The stable showing from GIC will help bolster Singapore's Budget spending.

The Government can spend up to 50 per cent of the expected long-term investment returns generated by GIC, Temasek and the Monetary Authority of Singapore (MAS).

For this financial year, the Net Investment Returns Contribution (NIRC) has been estimated at $21.6 billion.

MAS said last week that it is not contributing this time around as it recorded a net loss of $7.4 billion on the back of a stronger Singdollar. This meant the value of its foreign exchange reserves dipped when translated into Singapore currency.

Temasek, however, reported two weeks back that its net portfolio jumped above $400 billion for the first time despite volatile market conditions.

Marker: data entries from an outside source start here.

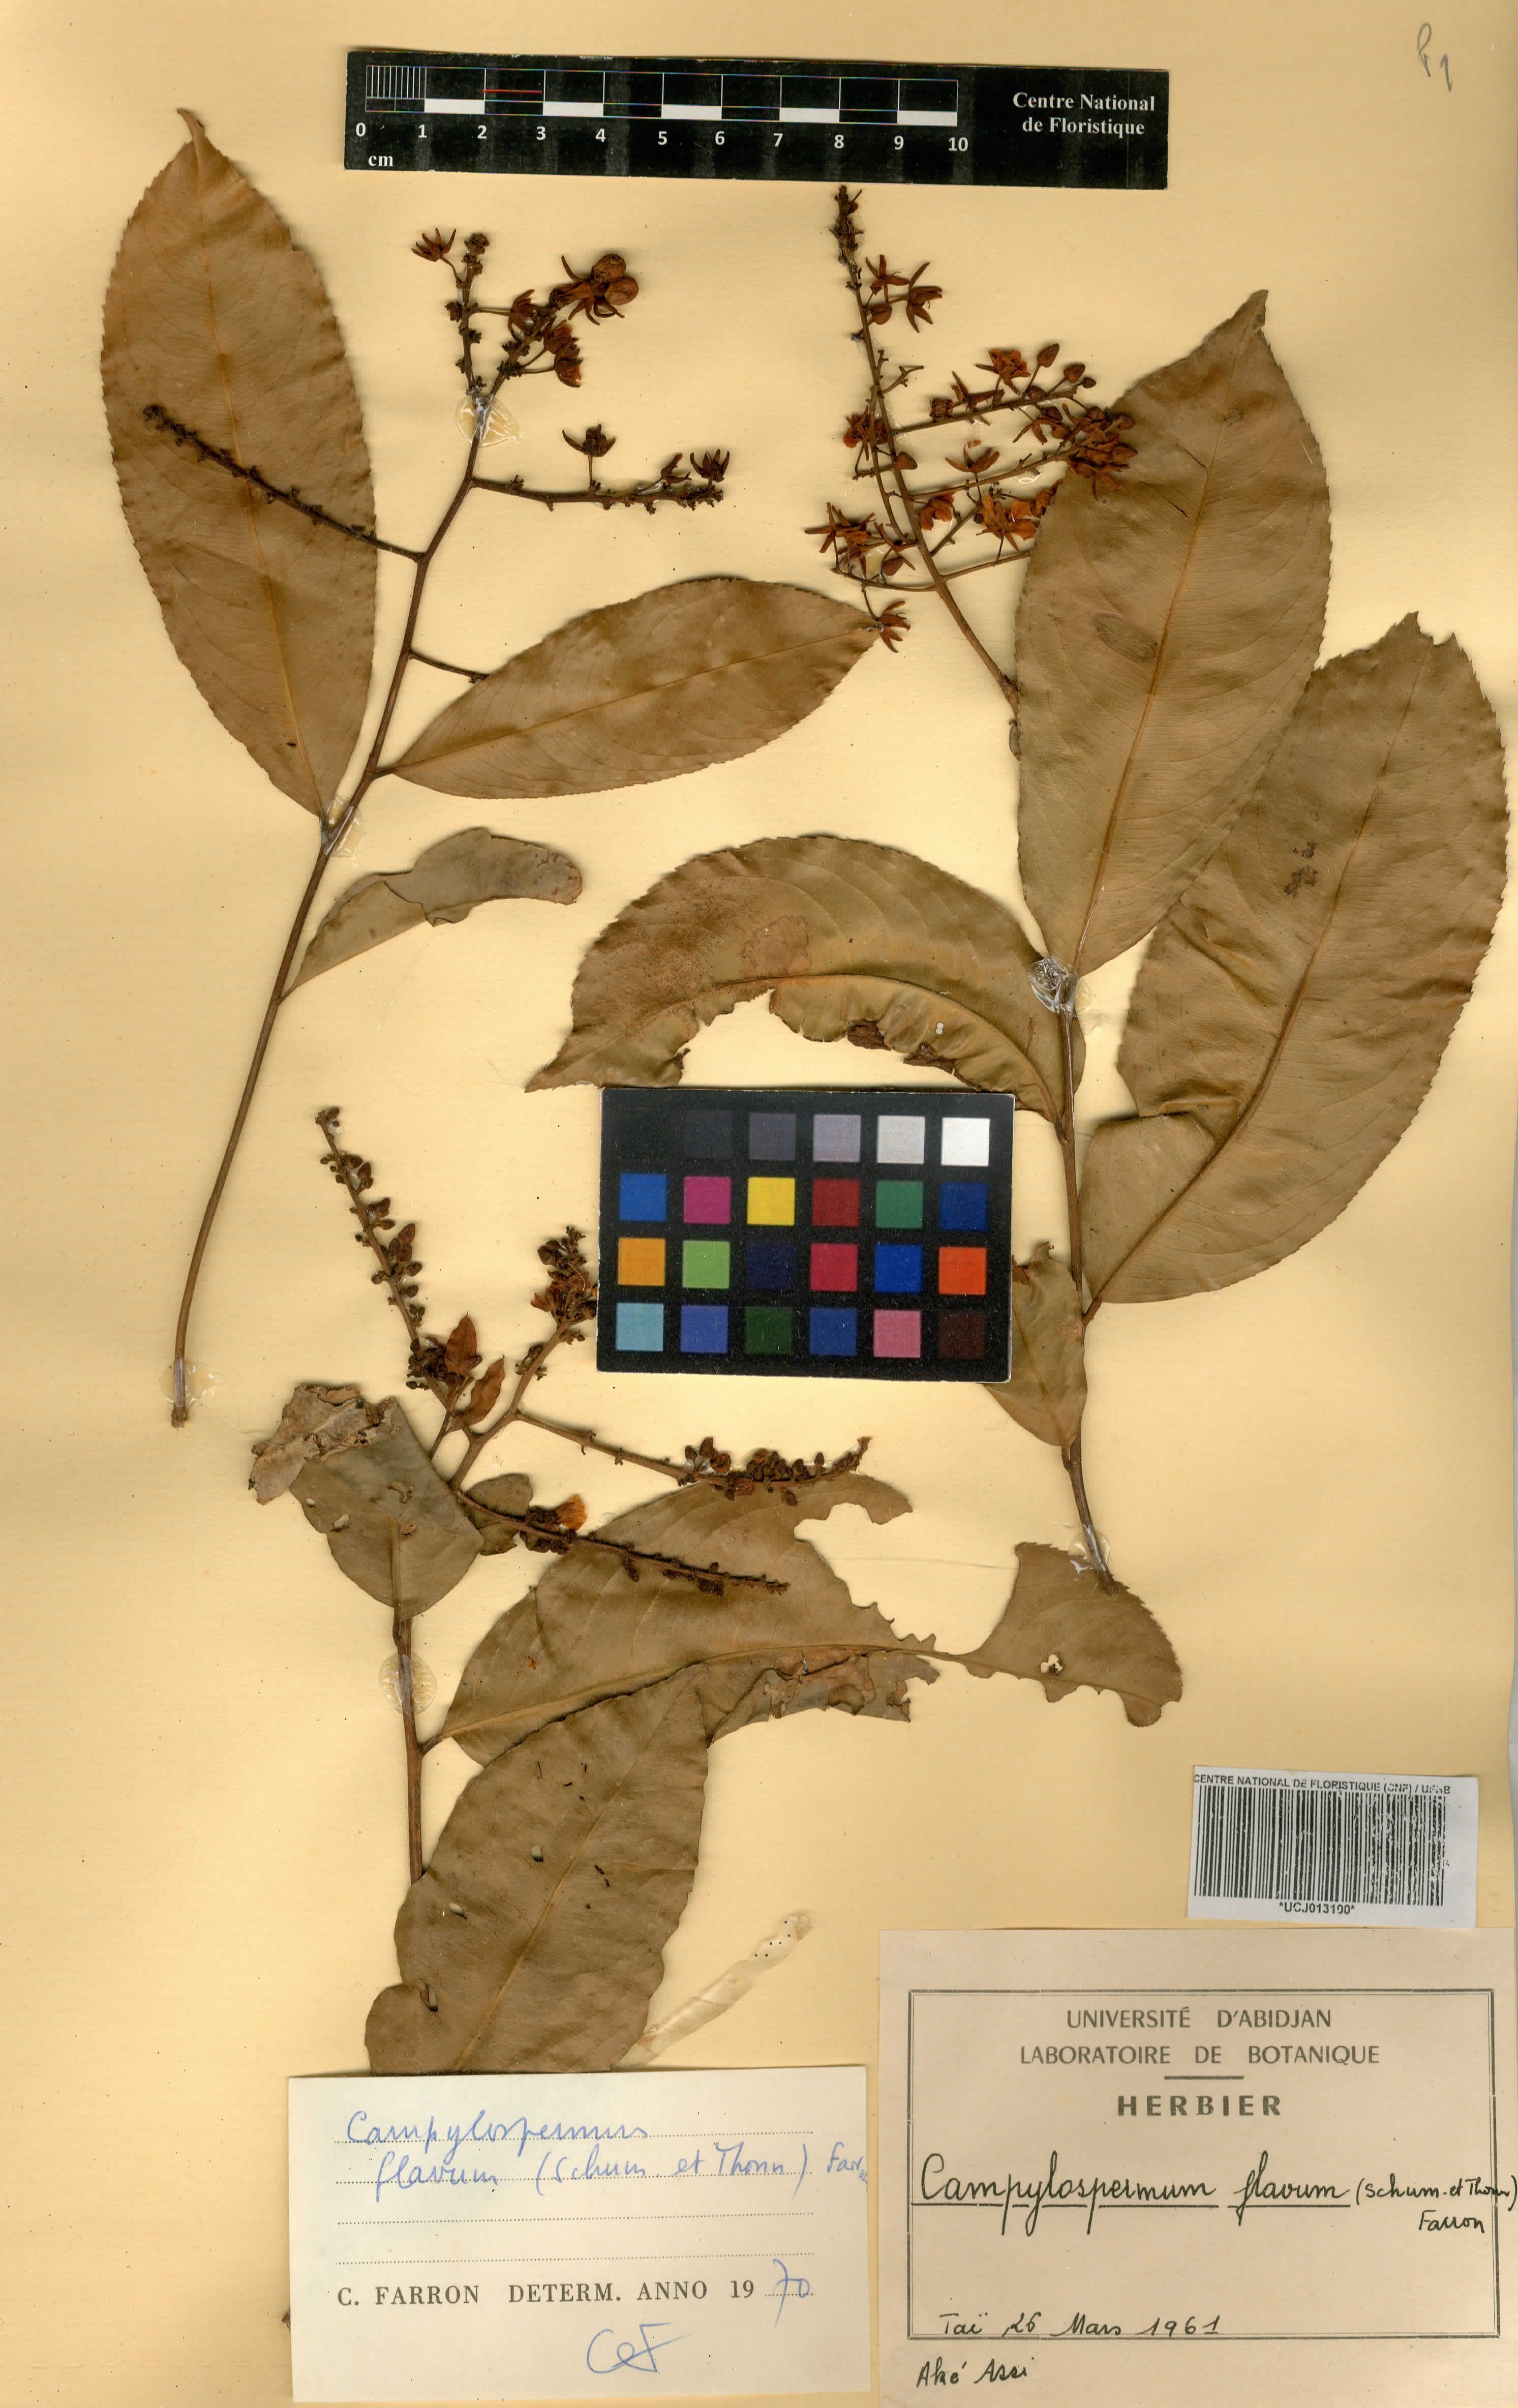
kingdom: Plantae
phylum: Tracheophyta
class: Magnoliopsida
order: Malpighiales
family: Ochnaceae
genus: Campylospermum
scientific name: Campylospermum flavum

Mr Lim said the fund's focus is to make sure that it continues to do as well as it can to generate a return so that the Government has resources for its Budget.

Finance Minister Lawrence Wong said during the Budget speech in February that the NIRC has provided, on average, the equivalent of about 3.5 per cent of the gross domestic product to the annual Budget in the last five years.

Over the past fiscal year, GIC continued to gradually increase the share of private equity and real estate investments that offer protection against inflation. It is seeking to move away from nominal bonds, whose yields are under pressure.

Dr Jeffrey Jaensubhakij, the group's chief investment officer, said the fund will be defensive or invest in companies or asset classes that can hold up better.

"The limitation is that everybody is also trying to get into these inflation-protected sectors and we're also trying to exercise some price discipline.

"I think our teams are trying to balance between the need to be very quick in deploying into these assets but also setting a bar - the reason why we want to go into it is because we expect a better return," said Dr Jaensubhakij.

Correction note: An earlier version of this story said GIC is one of the three entities charged with managing Singapore's reserves. This has been corrected to say that GIC is one of the three entities that contributes to Singapore's reserves.